- _ФРАГМЕНТ СТРАНИЦЫ_
-*-

В «Мемуарах» Реца органически сливаются элементы пестрой и живой хроники, глубокого исторического исследования и увлекательного художественного повествования. Со страниц «Мемуаров» встает яркий и впечатляющий образ их автора. Подобно героям Корнеля, молодой Рец, натура гордая и страстная, мечтал превыше всего о славе. Однако честолюбие, веру в свою избранность и готовность достичь намеченной цели посредством любых авантюр он соединял с проницательностью и убежденностью в наличии объективных исторических закономерностей, в существовании некоего подобия «социальной механики». Суждения о Реце как о политике беспринципном, как о демагоге и интригане, преследовавшем будто бы только узкоэгоистические, своекорыстные цели, ошибочны. Его «Мемуары» свидетельствуют и о том, что он имел весьма отчетливое представление об острых противоречиях, раздиравших абсолютистскую Францию XVII столетия, что он искренне сочувствовал вольнолюбивым общественным устремлениям и отвергал тиранию. Рец, единственный из мемуаристов Фронды, понимал, что этот кризис отнюдь не был вереницей отдельных заговоров, частных политических комбинаций и сделок, что его подспудной движущей силой было мощное социальное движение общественных низов. Именно понимание этого важнейшего обстоятельства и придает размах и весомость суждениям Реца-историка.

Глубокие прозрения свойственны не только Рецу-политику и Рецу-историку, но и Рецу-психологу. Проницательно и метко раскрывает он сокровенные мотивы поведения своих соратников по Фронде. Но Рец не склонен идеализировать и щадить и самого себя. Он не скрывает своих просчетов, противоречий и слабостей. Реца интересуют и факты, и идеи, и человеческие индивидуальности. Общеизвестно мастерство Реца-портретиста. Он умеет не только рассказывать и анализировать, но и изображать. Сжатые, но очень рельефные характеристики, которые он дает отдельным выдающимся историческим деятелям — своим современникам (особенно примечательны «портреты» Ришелье,

167

Мазарини, Ларошфуко), стали «хрестоматийными». Свои психологические наблюдения Рец нередко обобщает в форме афоризмов и сентенций, не уступающих с точки зрения беспощадной точности и отшлифованности «Максимам» Ларошфуко. Вообще стиль «Мемуаров» Реца примечателен. В нем воплотились стремление освободиться от условности риторических канонов, тяготение к дышащей энергией целеустремленности и к простоте в выражении мыслей.

-*-

- _СОБРАННЫЕ СВЕДЕНИЯ_
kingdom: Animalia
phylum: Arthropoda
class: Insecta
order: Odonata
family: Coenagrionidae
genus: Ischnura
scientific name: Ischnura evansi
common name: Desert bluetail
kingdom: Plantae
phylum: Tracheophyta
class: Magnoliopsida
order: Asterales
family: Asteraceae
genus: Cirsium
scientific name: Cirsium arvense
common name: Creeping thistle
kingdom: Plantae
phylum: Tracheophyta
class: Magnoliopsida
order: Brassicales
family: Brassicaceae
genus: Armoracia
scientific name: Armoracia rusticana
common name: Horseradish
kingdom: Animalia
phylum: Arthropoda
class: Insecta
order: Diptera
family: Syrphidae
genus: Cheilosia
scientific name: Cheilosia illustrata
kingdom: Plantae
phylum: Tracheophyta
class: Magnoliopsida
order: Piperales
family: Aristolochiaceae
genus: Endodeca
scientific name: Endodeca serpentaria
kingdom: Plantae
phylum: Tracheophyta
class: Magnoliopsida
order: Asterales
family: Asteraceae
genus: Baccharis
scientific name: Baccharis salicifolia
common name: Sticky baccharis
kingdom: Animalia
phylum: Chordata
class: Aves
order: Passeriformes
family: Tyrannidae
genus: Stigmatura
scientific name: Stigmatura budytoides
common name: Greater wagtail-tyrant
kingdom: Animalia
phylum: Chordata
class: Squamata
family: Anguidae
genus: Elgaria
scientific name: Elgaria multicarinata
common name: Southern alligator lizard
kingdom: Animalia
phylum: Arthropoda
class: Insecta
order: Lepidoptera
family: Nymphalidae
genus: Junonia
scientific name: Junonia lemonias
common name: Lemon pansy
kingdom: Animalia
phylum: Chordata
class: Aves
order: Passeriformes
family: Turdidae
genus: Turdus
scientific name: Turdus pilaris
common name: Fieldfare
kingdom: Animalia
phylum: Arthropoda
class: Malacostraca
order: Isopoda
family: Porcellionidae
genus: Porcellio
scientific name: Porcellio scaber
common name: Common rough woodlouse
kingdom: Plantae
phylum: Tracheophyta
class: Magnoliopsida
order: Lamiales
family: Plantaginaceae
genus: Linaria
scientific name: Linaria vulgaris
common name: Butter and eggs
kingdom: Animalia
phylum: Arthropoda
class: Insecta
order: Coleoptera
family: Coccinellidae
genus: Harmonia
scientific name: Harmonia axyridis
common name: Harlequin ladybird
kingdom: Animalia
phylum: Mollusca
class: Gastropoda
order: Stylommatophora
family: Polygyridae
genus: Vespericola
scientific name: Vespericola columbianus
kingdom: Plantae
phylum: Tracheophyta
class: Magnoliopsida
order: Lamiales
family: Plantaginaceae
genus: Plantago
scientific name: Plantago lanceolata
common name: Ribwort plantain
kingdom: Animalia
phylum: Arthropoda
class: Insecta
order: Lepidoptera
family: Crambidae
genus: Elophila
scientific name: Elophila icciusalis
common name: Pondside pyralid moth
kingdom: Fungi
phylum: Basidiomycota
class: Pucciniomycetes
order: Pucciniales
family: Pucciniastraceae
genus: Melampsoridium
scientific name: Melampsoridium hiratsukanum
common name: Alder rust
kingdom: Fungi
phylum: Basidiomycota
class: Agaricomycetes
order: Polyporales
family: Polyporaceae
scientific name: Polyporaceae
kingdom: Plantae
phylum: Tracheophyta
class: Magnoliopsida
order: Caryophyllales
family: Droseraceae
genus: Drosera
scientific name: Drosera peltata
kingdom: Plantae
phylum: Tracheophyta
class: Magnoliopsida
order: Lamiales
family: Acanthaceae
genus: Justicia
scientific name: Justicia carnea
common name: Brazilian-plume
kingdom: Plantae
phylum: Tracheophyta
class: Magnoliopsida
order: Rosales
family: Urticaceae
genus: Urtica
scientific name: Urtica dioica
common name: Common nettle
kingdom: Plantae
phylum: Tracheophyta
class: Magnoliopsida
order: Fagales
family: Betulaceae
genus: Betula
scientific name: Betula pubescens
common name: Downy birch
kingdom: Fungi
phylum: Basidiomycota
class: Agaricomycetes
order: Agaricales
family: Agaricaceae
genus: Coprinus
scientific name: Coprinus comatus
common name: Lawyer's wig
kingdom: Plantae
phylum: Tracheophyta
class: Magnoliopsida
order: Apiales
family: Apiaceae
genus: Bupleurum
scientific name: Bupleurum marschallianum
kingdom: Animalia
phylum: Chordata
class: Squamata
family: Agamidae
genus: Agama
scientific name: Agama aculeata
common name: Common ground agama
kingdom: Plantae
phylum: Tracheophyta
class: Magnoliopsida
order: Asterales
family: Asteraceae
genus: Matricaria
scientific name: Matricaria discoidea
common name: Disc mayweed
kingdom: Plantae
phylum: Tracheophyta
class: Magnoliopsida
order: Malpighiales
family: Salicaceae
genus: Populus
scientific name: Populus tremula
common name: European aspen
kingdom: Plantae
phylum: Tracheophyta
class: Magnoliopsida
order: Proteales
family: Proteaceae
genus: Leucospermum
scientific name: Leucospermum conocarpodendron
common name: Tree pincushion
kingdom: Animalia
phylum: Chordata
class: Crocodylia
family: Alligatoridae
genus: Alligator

-*-

- _ЧТО НУЖНО СДЕЛАТЬ_
[1] Объясните по фрагменту о «Мемуарах» Реца, что придает размах и весомость суждениям Реца-историка. Уложитесь в одно–три предложения.
[2] Выпишите из фрагмента о «Мемуарах» Реца отрывок от слов «Мазарини, Ларошфуко), стали» до слов «в выражении мыслей.» включительно.

- _ОТВЕТЫ К ЗАДАНИЯМ_
[1] Размах и весомость суждениям Реца-историка придает понимание того, что кризис Фронды не был вереницей отдельных заговоров, частных политических комбинаций и сделок. Рец видел, что подспудной движущей силой этого кризиса было мощное социальное движение общественных низов. Среди мемуаристов Фронды он единственный это понимал.

[2]
Мазарини, Ларошфуко), стали «хрестоматийными». Свои психологические наблюдения Рец нередко обобщает в форме афоризмов и сентенций, не уступающих с точки зрения беспощадной точности и отшлифованности «Максимам» Ларошфуко. Вообще стиль «Мемуаров» Реца примечателен. В нем воплотились стремление освободиться от условности риторических канонов, тяготение к дышащей энергией целеустремленности и к простоте в выражении мыслей.